Sort and filter .bib files

2020-08-24

I have a master .bib file called lib.bib, which contains all the BibTeX citations I’ve ever used. I use it as an index for organising which papers I’ve read and it means it’s easier to reuse references for new manuscripts. When I submit a manuscript to a journal however, I want to include a standalone .bib file which only contains the references for the current manuscript. I wrote a little shell script which leverages ripgrep (rg) to create a sorted and filtered .bib file:

#!/usr/bin/env sh

# $1 = .tex file to find citations 
# $2 = .bib file to grab entries

match=($(rg -o '\\cite.*?\{.*?\}' $1 | sed -E "s/\\\\cite.*?\{(.*)\}/\1/g" | sed 's/,\s\+/\n/g' | sort | uniq))

for i in "${match[@]}"; do 
	rg -N --color never --multiline --multiline-dotall "\{$i.*?^\}" $2
done 

The script takes two arguments, the first is a .tex file which is searched to find all instances or \citep{.*}, \citealt{.*} etc., the second is a .bib file which is used to grab the references found in the .tex file.

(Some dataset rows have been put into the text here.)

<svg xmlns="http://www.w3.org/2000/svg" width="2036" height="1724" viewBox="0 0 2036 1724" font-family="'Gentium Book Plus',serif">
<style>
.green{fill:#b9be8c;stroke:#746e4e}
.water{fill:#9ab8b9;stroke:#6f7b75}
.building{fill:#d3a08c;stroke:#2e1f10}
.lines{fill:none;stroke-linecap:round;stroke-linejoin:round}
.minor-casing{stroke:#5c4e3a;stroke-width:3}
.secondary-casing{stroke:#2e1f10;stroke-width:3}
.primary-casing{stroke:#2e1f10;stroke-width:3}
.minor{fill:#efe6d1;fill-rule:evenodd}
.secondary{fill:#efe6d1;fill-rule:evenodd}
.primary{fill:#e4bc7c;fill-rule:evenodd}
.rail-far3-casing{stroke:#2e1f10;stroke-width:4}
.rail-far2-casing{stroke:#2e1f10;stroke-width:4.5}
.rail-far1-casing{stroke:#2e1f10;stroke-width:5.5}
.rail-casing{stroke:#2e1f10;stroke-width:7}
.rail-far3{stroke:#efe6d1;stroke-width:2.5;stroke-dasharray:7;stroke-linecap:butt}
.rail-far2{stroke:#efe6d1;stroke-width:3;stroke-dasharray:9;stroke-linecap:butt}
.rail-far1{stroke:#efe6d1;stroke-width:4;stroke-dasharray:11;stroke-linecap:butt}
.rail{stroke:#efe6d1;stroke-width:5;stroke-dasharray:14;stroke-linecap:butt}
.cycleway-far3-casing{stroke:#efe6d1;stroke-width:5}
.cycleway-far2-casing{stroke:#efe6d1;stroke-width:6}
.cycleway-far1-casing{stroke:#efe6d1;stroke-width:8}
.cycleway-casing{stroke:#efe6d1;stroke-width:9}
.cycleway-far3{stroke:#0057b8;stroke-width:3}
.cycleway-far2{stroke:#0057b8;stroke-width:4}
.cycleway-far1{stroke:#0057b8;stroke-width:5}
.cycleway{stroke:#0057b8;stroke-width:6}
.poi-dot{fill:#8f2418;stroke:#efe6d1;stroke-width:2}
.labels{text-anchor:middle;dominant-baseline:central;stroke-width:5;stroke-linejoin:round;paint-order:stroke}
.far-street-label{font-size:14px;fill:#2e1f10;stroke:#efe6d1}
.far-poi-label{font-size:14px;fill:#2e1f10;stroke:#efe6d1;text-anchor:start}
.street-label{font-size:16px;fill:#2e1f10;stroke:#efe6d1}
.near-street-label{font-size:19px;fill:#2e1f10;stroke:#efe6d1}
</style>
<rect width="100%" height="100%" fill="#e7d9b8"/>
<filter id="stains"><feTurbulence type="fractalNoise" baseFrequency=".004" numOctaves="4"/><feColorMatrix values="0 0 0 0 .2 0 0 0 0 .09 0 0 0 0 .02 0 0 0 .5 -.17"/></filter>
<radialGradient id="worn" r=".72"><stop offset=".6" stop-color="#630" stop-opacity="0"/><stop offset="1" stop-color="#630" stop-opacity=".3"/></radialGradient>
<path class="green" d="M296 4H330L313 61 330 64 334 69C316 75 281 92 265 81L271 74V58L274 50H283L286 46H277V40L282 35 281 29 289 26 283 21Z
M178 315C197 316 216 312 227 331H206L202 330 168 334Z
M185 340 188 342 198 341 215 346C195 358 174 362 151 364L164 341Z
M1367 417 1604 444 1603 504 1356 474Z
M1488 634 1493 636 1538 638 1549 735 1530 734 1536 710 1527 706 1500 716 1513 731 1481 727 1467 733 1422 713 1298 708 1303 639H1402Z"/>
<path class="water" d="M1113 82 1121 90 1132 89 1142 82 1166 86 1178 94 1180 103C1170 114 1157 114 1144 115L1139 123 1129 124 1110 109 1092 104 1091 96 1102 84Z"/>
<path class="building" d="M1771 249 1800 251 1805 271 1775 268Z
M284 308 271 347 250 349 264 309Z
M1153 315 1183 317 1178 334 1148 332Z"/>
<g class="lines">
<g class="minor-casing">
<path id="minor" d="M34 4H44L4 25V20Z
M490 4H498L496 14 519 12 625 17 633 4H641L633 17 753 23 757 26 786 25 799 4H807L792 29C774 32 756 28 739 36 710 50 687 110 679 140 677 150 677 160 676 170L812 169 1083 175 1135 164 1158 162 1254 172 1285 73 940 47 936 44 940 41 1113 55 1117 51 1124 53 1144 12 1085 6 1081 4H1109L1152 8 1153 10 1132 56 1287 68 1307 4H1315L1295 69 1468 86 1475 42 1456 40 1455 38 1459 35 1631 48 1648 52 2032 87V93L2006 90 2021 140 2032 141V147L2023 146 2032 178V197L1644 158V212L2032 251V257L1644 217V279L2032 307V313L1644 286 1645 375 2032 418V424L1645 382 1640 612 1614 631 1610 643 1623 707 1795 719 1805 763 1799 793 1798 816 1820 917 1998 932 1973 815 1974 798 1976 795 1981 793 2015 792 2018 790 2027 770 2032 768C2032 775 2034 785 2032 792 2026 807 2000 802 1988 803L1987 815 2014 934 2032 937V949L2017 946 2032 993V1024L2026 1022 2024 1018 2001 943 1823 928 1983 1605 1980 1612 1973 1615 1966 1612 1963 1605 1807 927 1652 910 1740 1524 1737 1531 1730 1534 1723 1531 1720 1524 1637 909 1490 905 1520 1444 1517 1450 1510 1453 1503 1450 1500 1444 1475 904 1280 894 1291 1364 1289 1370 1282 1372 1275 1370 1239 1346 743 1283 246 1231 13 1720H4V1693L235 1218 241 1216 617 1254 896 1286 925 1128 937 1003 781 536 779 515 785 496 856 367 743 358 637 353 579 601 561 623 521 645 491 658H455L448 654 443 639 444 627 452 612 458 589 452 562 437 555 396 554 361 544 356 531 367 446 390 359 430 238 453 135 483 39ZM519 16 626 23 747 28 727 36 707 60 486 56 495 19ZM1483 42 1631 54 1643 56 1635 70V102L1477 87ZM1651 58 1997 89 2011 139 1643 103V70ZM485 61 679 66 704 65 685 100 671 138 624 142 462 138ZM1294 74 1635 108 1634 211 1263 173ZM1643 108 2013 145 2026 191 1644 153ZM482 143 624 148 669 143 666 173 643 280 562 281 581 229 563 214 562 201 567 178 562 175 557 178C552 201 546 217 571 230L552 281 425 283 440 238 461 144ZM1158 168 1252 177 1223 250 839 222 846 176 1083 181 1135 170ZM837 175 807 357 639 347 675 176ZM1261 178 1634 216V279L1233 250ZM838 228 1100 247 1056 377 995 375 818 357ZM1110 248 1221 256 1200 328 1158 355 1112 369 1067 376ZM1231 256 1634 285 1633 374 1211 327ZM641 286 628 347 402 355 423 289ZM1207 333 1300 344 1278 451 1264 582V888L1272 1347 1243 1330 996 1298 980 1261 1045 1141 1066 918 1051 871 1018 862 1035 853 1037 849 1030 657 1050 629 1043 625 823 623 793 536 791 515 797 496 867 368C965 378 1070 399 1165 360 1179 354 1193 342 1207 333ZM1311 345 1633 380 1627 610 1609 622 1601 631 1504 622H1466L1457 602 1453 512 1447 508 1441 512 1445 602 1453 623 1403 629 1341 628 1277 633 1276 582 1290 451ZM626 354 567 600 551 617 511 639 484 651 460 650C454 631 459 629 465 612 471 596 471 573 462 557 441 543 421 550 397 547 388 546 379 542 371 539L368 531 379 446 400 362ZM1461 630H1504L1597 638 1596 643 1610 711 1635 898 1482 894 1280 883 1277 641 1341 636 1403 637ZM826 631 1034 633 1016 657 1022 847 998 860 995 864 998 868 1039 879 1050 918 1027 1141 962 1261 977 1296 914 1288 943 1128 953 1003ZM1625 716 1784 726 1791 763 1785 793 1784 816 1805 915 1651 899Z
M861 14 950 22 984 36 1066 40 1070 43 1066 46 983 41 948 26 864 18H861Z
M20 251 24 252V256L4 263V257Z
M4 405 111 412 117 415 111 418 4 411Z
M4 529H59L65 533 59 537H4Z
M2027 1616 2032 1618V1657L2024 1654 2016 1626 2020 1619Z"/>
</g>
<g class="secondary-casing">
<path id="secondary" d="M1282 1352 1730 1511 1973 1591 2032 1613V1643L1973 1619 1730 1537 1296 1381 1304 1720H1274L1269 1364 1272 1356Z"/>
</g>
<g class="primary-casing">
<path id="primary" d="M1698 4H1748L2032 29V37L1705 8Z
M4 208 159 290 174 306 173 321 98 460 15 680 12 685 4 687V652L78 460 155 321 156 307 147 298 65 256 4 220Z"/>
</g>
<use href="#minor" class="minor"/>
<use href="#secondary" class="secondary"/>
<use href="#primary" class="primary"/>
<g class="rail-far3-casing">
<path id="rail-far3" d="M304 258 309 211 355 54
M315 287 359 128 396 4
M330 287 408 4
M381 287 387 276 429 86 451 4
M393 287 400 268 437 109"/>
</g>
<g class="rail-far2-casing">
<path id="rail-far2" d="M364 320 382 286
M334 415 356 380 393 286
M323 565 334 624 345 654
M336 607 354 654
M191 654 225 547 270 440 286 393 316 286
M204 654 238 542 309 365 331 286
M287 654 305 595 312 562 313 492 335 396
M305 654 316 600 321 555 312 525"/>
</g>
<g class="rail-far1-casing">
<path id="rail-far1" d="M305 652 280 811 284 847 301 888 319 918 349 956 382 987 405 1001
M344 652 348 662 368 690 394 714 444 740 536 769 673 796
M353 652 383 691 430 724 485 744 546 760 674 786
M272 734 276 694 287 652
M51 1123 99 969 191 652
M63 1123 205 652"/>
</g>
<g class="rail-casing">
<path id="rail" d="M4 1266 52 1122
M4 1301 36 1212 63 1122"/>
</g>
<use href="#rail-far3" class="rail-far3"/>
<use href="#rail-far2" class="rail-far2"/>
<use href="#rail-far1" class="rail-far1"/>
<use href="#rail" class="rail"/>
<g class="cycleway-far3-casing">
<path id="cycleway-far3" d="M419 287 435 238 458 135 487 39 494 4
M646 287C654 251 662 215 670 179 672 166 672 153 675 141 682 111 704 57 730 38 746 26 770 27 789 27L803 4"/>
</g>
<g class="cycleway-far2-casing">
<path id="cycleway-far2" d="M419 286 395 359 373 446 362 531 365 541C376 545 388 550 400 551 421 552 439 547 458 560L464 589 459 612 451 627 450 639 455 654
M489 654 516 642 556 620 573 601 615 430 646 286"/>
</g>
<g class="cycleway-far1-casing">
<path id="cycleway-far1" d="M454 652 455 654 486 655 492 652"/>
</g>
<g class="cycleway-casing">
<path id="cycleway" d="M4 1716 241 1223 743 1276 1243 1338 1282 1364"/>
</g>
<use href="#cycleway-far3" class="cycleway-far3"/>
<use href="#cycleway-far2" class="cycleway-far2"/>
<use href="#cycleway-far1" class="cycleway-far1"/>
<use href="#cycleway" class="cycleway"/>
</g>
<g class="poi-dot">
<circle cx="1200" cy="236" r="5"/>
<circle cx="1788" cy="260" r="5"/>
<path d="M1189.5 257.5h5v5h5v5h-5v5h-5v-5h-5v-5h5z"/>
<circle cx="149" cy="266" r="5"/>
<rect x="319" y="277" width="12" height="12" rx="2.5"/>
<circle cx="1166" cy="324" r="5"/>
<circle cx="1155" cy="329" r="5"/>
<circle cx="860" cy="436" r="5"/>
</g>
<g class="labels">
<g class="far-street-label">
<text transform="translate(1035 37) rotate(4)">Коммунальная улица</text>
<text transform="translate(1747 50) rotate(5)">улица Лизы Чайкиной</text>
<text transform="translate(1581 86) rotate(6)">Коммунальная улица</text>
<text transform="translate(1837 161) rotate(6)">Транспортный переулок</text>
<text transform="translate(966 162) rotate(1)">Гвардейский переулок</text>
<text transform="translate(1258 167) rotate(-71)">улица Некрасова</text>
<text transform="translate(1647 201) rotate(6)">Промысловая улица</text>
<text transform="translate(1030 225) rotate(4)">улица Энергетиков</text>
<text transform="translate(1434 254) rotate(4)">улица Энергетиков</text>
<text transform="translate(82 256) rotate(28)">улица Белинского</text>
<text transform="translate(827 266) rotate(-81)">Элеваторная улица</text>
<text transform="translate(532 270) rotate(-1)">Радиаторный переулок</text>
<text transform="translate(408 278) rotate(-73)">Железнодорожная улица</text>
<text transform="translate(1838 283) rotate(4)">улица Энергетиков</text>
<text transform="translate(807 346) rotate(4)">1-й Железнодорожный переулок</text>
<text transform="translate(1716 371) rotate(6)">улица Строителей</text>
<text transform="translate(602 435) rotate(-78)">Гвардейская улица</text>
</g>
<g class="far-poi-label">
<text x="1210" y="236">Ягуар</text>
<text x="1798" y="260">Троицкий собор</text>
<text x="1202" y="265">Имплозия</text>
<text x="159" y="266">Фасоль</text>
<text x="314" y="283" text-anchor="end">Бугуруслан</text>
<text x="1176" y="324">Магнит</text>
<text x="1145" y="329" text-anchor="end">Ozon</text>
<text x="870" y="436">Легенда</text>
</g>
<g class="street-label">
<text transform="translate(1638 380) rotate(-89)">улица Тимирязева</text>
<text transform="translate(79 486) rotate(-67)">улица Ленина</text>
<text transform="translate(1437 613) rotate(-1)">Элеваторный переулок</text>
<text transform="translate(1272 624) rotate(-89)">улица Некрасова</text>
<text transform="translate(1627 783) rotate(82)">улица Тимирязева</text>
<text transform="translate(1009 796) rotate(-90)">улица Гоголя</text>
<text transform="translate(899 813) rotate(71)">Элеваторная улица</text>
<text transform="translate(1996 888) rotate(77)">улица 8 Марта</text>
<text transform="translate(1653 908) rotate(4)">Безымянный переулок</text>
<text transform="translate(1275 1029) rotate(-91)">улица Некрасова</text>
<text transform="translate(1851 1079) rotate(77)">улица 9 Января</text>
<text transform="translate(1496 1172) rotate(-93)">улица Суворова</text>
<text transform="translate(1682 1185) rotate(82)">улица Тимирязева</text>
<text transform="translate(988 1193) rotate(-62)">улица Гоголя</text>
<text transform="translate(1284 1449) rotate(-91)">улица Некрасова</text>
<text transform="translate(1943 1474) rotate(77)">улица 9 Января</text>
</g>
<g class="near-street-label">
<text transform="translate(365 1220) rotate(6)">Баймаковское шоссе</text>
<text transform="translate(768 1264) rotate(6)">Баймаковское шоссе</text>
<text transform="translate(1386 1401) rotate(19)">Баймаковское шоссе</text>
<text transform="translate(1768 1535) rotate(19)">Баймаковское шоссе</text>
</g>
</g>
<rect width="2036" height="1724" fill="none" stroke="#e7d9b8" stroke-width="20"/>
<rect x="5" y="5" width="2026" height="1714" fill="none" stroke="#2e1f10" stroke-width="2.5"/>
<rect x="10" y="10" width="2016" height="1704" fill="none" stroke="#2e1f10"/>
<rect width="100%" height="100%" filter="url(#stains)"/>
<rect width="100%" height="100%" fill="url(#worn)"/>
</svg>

Going line by line, first I create an array variable which contains all the BibTeX reference keys from the .tex file. It sorts these entries alphabetically and removes duplicates to create a tidy list. Next I loop over the array variable and search for each BibTeX entry in the .bib file, which is then printed to stdout so the user can do what they want with it, usually send to a new .bib file.